Осенью 1914 года, когда со всех сторон неслось «За веру, царя и отечество!», Стас решил идти на войну добровольцем и объявил об этом землекопам. Те посмеялись: «Давай, давай, без тебя там каши не сварят. Только подумай, для кого и для чего будешь воевать. За царя-батюшку? Куцый ты еще, парень. Ничего-то не понимаешь. Лучше покумекай, как паспорт получить, ныне беспаспортных гребут под гребенку». Кто-то предложил сходить к лефортовскому приставу: «Знаю его. За четвертную мать родную продаст». «Мать его нам не нужна, — сказал старшой артели, — а паспорт пускай выписывает. За деньгами, думаю, дело не станет. Скинемся, ребята».

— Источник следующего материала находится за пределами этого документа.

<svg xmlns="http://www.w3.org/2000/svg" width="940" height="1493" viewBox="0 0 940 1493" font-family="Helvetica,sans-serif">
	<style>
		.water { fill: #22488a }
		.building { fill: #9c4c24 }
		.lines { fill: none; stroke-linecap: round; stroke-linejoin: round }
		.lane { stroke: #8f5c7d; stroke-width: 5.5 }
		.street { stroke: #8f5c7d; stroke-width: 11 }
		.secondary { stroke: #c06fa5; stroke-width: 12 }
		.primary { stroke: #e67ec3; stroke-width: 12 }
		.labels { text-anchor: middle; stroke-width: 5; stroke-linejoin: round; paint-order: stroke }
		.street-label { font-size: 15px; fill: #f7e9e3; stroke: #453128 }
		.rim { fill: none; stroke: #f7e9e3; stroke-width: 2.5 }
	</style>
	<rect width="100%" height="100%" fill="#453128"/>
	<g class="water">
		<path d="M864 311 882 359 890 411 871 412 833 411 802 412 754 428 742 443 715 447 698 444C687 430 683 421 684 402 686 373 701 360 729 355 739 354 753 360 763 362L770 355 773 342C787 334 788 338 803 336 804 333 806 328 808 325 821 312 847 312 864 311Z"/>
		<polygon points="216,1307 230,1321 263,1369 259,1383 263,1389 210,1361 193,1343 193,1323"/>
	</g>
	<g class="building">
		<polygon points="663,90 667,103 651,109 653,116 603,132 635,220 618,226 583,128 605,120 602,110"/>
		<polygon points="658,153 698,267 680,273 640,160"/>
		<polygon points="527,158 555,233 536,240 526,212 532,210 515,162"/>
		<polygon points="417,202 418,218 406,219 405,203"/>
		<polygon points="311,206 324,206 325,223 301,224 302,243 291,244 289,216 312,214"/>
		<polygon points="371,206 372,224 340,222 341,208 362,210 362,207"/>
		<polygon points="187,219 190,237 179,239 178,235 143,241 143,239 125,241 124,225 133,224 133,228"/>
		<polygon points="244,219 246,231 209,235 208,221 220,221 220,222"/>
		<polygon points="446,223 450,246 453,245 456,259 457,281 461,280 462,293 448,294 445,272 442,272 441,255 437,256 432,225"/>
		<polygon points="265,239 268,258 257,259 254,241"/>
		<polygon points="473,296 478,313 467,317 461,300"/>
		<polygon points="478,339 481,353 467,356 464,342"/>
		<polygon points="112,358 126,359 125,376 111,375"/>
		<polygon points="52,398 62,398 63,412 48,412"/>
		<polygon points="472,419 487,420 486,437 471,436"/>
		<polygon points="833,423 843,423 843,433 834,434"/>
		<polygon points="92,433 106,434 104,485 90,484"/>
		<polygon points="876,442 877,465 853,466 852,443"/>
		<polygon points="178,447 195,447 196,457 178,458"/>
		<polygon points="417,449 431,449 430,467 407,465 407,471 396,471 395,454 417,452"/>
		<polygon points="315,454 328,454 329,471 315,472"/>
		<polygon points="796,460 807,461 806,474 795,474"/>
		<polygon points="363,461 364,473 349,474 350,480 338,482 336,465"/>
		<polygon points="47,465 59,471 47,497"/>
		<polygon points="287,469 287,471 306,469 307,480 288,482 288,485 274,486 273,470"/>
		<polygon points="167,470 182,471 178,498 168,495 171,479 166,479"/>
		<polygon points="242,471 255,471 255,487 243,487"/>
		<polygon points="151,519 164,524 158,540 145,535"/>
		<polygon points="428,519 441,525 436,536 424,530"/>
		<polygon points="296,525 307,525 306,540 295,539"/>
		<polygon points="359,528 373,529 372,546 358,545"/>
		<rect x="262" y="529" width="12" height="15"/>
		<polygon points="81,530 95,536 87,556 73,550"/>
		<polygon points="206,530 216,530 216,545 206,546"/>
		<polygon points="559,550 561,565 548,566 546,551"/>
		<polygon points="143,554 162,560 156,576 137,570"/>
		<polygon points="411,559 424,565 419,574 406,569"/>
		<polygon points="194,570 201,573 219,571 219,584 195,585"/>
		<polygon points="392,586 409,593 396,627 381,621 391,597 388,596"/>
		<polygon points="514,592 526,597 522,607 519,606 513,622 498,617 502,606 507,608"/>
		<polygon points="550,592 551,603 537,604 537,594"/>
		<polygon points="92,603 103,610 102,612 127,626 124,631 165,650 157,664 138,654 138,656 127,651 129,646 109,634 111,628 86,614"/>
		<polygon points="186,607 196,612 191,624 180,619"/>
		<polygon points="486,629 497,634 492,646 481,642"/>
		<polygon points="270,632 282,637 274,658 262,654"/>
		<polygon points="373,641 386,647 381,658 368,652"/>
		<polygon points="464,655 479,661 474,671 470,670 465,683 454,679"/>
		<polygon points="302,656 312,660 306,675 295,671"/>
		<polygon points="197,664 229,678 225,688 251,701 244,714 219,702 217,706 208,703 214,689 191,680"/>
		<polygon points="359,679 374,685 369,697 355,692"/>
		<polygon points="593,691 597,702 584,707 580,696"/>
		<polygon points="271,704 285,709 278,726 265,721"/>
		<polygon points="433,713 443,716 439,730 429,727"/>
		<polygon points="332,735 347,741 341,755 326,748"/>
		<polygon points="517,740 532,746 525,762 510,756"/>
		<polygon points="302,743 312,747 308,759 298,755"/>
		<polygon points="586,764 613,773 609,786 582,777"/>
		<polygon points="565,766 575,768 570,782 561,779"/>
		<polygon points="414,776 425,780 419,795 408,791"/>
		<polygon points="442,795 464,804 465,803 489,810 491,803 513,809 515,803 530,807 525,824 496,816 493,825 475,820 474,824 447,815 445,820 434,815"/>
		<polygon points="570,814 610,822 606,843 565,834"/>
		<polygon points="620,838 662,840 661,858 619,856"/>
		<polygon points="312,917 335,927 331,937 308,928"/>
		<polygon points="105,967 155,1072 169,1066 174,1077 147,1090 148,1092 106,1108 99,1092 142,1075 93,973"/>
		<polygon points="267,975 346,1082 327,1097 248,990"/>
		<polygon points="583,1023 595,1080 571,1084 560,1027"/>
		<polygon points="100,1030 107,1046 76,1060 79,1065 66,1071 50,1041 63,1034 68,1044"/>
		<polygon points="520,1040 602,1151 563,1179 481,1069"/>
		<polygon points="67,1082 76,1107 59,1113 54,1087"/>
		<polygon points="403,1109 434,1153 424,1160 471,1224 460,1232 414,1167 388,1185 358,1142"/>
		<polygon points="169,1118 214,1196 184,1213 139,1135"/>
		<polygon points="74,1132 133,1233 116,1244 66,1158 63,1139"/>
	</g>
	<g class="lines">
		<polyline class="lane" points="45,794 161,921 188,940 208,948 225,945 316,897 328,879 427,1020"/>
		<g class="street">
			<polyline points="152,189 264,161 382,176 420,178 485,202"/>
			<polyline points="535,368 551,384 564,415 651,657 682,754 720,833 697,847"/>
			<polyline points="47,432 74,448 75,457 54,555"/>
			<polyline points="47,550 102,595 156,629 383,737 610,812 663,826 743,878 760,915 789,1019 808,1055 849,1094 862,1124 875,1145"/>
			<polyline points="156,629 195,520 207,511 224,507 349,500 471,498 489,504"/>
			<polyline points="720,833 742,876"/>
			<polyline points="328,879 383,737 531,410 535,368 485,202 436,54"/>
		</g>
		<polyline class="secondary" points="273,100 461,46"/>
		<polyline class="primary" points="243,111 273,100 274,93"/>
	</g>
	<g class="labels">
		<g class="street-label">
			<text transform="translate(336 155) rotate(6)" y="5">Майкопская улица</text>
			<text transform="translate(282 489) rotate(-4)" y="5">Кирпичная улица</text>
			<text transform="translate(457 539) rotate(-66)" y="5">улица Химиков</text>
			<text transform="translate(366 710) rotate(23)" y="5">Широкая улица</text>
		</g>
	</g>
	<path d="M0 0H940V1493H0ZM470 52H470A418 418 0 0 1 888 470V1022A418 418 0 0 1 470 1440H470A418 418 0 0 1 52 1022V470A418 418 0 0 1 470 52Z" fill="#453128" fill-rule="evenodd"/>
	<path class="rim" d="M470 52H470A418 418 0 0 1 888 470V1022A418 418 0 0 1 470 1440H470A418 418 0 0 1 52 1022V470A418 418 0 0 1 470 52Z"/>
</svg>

Паспорт пристав выписал. С фамилией только напутал. Надо Ваушпас, а написал Ваупшасов. Но с этим мириться можно. Не мог тогда Стас знать, что в будущем ему придется сменить не одну фамилию…
— Разрешите, товарищ генерал! — На пороге вытянулся в струнку Ваупшасов, бодрый, чисто выбритый, одетый в новую, с иголочки форму.
— Входи, дружище, входи, — генерал поднялся, подошел, пожал руку. — Пожалуйста, без формальностей. Садись.
Ваупшасов сел в кресло у стола. Григорьев за столом, поближе к телефонам.
— Как добрался?
— С приключениями. Через пять стран.
— Приключения знаю, — перебил генерал. — Дома был?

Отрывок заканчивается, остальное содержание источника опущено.